Massachusetts AG Announces Series of Settlements with Seven Nursing Homes
Failure to have and follow adequate policies and procedures designed to guide provision of the level of care needed by residents may result in charges of abuse, neglect, and substandard quality of care, resulting in the submission of false claims.
Compliance Perspective – Policies and Procedures
Policies/Procedures: The Compliance and Ethics Officer, with the Administrator and Director of Nursing, will review policies and procedures guiding the provision of quality care for residents to ensure they are current, comprehensive, and address the needs of residents admitted to the facility.
Training: The Compliance and Ethics Officer, with the Director of Nursing, will ensure that staff are trained and competent in following the policies, procedures, and protocols designed to provide the quality of care residents require.
Audit: The Compliance and Ethics Officer with the Director of Nursing should personally conduct audits of staff performance to discover if they are competent in applying the policies and procedures that guide specific areas of the provision of care.
Investigations by the Massachusetts Attorney General’s Office uncovered what was described as broad and systematic failures that directly led to the death, injury, or potential injury of nursing home residents.
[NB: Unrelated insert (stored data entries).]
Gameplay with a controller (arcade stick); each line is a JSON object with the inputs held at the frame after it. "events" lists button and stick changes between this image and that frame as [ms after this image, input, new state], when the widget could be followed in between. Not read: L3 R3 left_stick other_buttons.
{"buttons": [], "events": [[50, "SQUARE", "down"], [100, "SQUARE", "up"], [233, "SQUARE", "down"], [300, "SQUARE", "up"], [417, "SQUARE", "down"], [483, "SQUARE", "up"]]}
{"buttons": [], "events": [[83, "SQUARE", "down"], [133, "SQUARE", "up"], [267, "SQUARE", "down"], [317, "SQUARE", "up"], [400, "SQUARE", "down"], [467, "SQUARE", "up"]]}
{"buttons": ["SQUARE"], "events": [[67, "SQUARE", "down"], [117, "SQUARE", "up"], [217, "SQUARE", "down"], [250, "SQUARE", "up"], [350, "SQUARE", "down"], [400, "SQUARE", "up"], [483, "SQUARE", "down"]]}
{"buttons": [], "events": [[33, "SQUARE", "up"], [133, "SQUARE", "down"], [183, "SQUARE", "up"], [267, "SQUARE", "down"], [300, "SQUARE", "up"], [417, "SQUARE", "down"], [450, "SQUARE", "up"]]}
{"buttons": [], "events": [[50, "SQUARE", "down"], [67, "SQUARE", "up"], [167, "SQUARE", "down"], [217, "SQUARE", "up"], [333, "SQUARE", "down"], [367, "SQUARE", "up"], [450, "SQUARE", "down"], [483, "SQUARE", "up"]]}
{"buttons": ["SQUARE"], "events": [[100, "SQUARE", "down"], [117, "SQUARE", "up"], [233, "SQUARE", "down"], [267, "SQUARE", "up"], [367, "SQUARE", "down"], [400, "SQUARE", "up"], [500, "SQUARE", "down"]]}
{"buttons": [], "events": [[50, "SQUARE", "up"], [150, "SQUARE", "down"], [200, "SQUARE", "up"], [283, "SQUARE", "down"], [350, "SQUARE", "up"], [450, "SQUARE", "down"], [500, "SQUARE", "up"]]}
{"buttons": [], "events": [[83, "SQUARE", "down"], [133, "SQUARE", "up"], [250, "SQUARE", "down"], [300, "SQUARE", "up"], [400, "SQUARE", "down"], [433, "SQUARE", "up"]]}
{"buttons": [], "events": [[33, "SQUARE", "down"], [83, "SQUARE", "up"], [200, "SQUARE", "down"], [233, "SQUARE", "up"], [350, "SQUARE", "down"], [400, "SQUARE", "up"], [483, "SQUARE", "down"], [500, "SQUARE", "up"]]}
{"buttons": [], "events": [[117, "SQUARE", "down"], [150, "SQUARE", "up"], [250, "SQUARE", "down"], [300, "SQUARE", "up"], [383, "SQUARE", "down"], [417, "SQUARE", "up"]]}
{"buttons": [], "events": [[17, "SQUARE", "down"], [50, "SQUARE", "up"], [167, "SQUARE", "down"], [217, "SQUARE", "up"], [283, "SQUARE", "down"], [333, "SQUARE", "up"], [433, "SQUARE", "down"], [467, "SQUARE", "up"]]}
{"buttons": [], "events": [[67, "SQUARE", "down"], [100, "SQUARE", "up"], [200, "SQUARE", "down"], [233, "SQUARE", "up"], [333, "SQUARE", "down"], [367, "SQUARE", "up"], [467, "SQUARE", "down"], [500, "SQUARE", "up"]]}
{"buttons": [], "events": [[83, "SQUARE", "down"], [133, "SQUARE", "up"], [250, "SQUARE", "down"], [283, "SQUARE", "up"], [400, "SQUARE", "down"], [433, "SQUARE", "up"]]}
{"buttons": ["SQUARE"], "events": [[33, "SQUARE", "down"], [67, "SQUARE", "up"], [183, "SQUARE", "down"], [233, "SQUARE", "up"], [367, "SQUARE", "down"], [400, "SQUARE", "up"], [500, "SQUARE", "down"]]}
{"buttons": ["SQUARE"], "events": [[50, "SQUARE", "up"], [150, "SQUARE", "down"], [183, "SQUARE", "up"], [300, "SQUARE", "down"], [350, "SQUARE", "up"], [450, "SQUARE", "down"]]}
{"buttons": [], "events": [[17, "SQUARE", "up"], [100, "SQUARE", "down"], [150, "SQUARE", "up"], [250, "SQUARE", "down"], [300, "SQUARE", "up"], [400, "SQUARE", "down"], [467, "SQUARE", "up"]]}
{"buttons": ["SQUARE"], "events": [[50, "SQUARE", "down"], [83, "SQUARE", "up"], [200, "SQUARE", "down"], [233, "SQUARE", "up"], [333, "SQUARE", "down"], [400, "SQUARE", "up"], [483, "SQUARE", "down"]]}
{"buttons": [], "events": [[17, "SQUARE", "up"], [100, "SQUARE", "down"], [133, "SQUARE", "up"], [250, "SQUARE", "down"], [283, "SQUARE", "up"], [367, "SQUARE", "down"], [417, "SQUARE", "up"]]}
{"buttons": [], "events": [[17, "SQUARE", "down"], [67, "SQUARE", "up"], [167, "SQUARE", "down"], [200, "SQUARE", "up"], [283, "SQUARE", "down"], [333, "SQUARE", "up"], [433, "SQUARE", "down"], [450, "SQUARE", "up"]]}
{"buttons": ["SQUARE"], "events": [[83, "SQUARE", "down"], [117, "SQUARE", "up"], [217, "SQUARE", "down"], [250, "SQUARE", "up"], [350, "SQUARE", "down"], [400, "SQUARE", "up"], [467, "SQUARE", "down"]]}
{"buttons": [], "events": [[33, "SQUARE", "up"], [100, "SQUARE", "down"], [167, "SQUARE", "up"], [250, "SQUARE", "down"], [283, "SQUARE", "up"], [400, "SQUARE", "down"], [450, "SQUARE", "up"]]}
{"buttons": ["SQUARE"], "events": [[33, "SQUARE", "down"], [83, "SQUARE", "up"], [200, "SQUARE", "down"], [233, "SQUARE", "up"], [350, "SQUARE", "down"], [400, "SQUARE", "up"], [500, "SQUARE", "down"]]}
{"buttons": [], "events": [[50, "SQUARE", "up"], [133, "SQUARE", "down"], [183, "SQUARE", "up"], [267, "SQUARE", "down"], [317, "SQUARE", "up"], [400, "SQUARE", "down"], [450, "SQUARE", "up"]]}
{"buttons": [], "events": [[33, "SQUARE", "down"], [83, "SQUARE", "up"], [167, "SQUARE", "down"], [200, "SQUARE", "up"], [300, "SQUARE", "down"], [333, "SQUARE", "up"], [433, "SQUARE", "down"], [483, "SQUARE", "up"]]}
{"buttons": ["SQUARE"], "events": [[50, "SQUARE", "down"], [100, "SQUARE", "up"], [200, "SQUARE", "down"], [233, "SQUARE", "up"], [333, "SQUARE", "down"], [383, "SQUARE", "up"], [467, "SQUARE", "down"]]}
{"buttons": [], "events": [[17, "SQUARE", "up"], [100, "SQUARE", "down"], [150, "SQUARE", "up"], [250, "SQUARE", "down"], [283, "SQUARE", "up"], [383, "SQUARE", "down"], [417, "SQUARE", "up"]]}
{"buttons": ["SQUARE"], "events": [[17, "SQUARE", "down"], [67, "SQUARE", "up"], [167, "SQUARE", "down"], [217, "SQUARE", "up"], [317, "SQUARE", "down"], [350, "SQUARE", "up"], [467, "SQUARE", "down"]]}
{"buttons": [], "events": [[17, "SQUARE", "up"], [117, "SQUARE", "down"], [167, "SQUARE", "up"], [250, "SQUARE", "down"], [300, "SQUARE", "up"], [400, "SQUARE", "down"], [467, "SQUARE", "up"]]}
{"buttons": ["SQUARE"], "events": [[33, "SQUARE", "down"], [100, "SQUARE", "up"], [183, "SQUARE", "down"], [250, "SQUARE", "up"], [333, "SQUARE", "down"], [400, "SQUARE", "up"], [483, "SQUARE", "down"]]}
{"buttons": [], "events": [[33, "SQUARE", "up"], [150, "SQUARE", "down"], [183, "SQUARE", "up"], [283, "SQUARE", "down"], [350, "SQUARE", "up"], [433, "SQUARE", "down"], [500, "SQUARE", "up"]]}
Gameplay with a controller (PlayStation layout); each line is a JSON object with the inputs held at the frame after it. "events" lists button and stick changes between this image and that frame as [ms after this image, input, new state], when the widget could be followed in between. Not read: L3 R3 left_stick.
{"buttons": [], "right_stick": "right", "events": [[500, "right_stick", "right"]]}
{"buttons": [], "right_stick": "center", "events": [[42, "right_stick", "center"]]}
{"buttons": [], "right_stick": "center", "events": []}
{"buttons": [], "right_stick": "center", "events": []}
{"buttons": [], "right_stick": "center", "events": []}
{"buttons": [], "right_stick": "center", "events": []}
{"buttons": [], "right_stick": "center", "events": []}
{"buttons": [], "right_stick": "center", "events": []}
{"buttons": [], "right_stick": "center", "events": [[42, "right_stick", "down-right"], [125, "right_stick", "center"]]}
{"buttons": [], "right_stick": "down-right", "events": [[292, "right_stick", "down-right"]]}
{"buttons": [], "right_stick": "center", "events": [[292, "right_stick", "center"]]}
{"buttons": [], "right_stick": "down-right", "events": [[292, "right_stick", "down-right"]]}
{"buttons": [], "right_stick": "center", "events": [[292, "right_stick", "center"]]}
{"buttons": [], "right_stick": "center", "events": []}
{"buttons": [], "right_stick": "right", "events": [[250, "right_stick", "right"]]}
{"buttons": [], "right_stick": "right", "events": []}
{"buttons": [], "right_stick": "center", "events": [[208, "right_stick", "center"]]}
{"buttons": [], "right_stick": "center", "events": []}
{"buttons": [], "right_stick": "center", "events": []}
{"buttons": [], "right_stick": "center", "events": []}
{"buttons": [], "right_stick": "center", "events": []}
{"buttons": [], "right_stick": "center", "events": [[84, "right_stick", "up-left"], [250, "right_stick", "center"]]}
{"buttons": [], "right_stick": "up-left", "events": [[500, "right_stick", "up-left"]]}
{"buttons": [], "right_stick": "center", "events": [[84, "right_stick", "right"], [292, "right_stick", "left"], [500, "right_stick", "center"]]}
The largest assessment resulting from the findings was $180,000, and involved allegations that a facility failed to adequately train staff on how to treat residents with histories of substance use disorder or to administer naloxone. The facility also failed to have adequate policies or procedures to treat residents with histories of substance use disorders. Along with the financial assessment, the facility is required to pay for an independent compliance monitor who will oversee a 3-year compliance program, implement annual training programs, update policies and procedures, and conduct annual audits.
Failing to install updated, federally-compliant bed side rails led to the death of one resident and serious injury to another. This failure was the basis for one facility’s $85,000 assessment. Another facility settled allegations regarding a fall from a mechanical lift operated by only one CNA and miscommunication of the x-ray results to the resident’s physician, which caused a delay in care. Yet another allegation claimed that staff failed to attempt to resuscitate a resident who became non-responsive during feeding, and then failed to report the death to the DPH.
One facility will pay $37,500 to resolve allegations that it
failed to implement necessary interventions after a resident fell nineteen times
and then died after a twentieth fall. Still another facility will pay $40,000
related to allegations that a resident with a history of elopement was able to
leave the facility’s secure unit through multiple unlocked doors.
Along with the settlement payments, many of the
facilities are required to implement 3-year compliance programs that include
updated policies and procedures, annual training programs, and yearly audits, with
the results to be reported to the Attorney General’s office.